Imagina que no hay posesiones, una
maravilla si puedes.
No codicia ni hambre, hermandad entre
los hombres.
Imagina toda la gente compartiendo el
mundo...
Puedes decir que soy un soñador, pero no
soy el único;
espero que un día te unas a nosotros y
el mundo vivirá en comunión.
El clamor actual de los pueblos, en
particular para América Latina, tras 21 concilios ecuménicos y un extenso
Magisterio eclesial, sigue siendo la necesidad de alcanzar la paz, la justicia
y la reconciliación, tal clamor supera toda teología, supera toda religión y
para el “pueblo de Dios” se constituye en esperanza cuando se vuelven los ojos
al Evangelio, palabra que es vida y fuente de ella, que es relato que se sigue
cumpliendo, que es anuncio del verdadero aggiornamento, aquél que sólo
por la muerte y resurrección de Cristo se sigue logrando, y que permite una
vida nueva para la humanidad, llamada desde entonces y con sentido, comunidad.
Sean las palabras del Mensaje del Concilio a la humanidad (8 diciembre 1965)
las que cierren esta breve especulación, pero abran el camino al debate, no
sobre lo dicho escuetamente, sino lo que aún falta por decir:
Nos parece escuchar alzarse de cada
lugar del mundo un inmenso y confuso rumor: la inquietud de todos aquellos que
miran hacia el Concilio y nos preguntan con ansiedad: ¿no tenéis una palabra
para decirnos?... ¿a nosotros los gobernantes? ... ¿a nosotros intelectuales,
trabajadores, artistas?... ¿a nosotras las mujeres?... ¿a nosotros los
jóvenes?... ¿a nosotros los enfermos, a nosotros los pobres?

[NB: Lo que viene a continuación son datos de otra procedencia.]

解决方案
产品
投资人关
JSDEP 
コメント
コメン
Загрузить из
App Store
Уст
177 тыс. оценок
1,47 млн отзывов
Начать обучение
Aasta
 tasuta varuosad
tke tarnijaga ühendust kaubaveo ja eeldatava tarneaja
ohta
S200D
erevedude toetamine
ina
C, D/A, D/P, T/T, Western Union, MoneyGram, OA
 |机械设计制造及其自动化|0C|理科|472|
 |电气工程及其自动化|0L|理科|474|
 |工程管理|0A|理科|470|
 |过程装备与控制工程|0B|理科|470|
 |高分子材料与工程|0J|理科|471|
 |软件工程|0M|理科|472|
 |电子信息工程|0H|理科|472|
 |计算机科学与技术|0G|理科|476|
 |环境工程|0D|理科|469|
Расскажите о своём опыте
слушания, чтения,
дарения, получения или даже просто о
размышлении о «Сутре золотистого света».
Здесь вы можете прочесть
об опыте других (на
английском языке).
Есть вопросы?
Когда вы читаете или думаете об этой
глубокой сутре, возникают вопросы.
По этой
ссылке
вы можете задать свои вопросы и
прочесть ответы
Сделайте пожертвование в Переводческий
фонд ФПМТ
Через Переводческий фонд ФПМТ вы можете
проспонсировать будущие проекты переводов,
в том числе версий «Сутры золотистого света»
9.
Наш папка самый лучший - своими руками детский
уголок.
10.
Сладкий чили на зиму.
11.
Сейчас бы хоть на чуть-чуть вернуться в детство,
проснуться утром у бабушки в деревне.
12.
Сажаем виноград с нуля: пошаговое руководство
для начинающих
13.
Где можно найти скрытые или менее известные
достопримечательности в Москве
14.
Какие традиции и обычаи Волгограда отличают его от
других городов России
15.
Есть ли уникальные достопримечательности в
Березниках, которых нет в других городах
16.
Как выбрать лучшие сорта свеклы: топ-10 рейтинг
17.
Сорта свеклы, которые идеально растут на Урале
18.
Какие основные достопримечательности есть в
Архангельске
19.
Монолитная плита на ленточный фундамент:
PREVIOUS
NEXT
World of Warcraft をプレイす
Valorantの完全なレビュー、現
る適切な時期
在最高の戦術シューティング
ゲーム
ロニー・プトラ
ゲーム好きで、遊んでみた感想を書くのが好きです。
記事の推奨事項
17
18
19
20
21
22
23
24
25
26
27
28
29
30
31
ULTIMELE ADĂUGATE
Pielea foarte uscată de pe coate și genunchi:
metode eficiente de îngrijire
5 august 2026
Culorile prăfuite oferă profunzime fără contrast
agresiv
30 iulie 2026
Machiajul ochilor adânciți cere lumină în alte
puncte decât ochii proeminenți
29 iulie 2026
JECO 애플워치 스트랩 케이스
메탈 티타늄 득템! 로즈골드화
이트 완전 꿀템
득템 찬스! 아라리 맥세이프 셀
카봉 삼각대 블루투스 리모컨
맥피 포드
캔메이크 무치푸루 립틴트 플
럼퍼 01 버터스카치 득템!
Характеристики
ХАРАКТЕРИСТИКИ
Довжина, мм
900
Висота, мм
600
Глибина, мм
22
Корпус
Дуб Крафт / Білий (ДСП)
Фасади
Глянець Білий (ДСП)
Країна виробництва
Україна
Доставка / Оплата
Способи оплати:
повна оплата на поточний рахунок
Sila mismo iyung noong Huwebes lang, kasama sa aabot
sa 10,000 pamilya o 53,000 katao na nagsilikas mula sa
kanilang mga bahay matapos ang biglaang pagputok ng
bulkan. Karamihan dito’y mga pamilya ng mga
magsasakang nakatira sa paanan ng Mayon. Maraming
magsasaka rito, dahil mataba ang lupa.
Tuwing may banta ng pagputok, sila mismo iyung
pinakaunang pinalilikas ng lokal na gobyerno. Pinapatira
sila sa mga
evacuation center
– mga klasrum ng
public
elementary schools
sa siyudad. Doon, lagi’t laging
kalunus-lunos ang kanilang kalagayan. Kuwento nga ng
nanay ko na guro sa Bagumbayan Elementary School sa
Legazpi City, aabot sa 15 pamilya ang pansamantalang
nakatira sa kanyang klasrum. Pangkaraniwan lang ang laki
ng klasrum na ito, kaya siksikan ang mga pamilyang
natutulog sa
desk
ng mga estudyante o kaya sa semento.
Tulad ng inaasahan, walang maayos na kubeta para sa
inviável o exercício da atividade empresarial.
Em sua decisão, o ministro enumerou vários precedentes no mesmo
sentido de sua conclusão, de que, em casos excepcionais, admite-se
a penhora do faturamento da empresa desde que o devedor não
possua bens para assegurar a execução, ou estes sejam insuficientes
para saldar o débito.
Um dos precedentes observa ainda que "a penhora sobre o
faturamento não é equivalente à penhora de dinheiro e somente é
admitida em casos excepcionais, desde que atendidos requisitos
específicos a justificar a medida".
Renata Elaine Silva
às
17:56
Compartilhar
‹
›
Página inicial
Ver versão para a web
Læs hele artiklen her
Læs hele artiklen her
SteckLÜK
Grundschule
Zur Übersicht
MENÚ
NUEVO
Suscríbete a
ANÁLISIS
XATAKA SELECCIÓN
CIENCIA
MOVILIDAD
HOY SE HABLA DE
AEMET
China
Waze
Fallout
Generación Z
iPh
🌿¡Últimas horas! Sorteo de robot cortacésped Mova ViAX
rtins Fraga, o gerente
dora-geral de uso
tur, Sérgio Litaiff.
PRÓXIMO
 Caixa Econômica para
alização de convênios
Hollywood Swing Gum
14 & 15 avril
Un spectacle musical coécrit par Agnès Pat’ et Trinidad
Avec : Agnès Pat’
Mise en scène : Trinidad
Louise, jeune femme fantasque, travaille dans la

Estas voces no pueden quedarse sin
respuesta...
[1] A lo largo de este texto me refiero al
Concilio Vaticano II, sencillamente como el Concilio.
[2] Filósofo, estudiante de octavo semestre
de la Lic. en teología de la USB, docente en el Centro Camiliano de
Humanización y Pastoral de la Salud, profesor de humanidades en el Politécnico
UNICAP y profesor de Italiano en la Universidad Nacional de Colombia.
[3] Algunos títulos se corresponden con los de las canciones
de The Beatles o de John Lennon.
[4] MARTIN-BARÓ, Ignacio. Psicología de la liberación. Trotta: Madrid, 1998. Pp. 206
[5] Cf. ANTONIAZZI, Alberto y JOSE MATOS,
Enrique Cristiano. Cristianismo: 2000
años de caminada. Paulinas: Bogotá,
1998.
[6] “El cardenal Ratzinger, el papa Wojtyla
y el miedo a la libertad” / 2, en El País, 5 de octubre de 1985, P. 32;
cita a pie de página de Martín-Baró, Op. cit. Pp. 223.
[7] KÜNG, Hans. Libertad conquistada. Memorias.
Trotta: Madrid, 2003.
[8] Me refiero a la Iglesia-institución
jerárquica
[9] Mt 6, 33-34 versión de la Biblia de
Jerusalén (1998)
[10] Canción grabada en julio de 1971.